# Ford to Offer Sirius Radio as an Option in More Cars



## Richard King (Mar 25, 2002)

http://www.nytimes.com/2004/10/18/b...n=813c7713713571b8&ei=5006&partner=ALTAVISTA1


----------



## RAD (Aug 5, 2002)

It's about time!

Last year I was at a dealer that sold Buick and Jeeps. MANY of the Buick's had XM preinstalled so the buyer really didn't have much to loose to activate it and see if they liked it.

The Jeeps were all aftermarket, I even had to show the salesman that Jeep's had Sirius as a MOPAR accessory. Even then the service folks didn't know how to install it properly. 

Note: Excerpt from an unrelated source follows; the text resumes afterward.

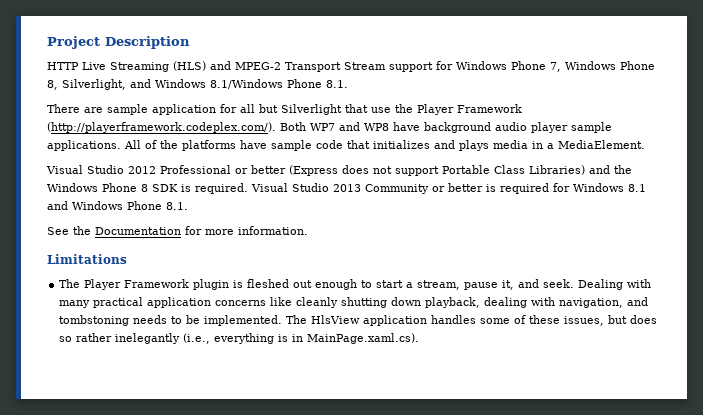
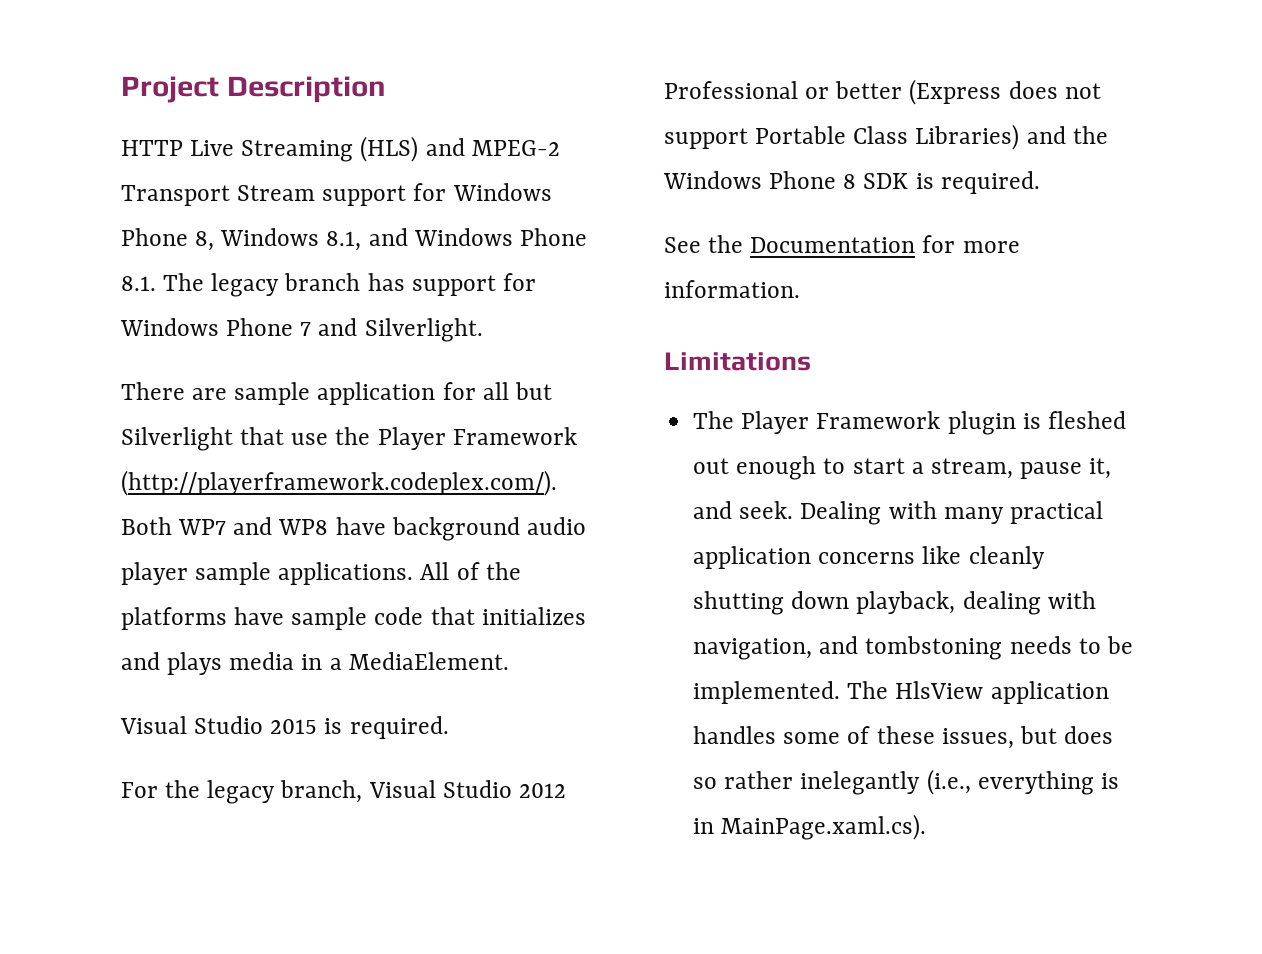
[550,61,655,72] [47,79,348,90] 7, Windows Phone 8, Silverlight, and Windows 8.1/Windows Phone 8.1. -> [195,228,587,251] [121,273,536,297] [120,318,483,342] 8, Windows 8.1, and Windows Phone 8.1. The legacy branch has support for Windows Phone 7 and Silverlight.
(124, 169) none -> [270,716,449,739] [121,780,512,804] 2015 is required. // For the legacy branch, Visual Studio
[251,183,646,194] [47,201,188,210] Visual Studio 2013 Community or better is required for Windows 8.1 and Windows Phone 8.1. -> (1040, 182) none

So I think with more Sirius coming preinstalled there's a better chance of folks activating it, liking it, and keeping it.


----------



## deraz (Sep 25, 2004)

Chrysler is now offering the Sirius as a factory installed option on almost every vehicle, except convertibles. It is only $195 and includes one year of service.


----------



## RAD (Aug 5, 2002)

deraz said:


> Chrysler is now offering the Sirius as a factory installed option on almost every vehicle, except convertibles. It is only $195 and includes one year of service.


Nice, between the radio, antenna, installation hardware and service install charge it was $525 plus no free service.


----------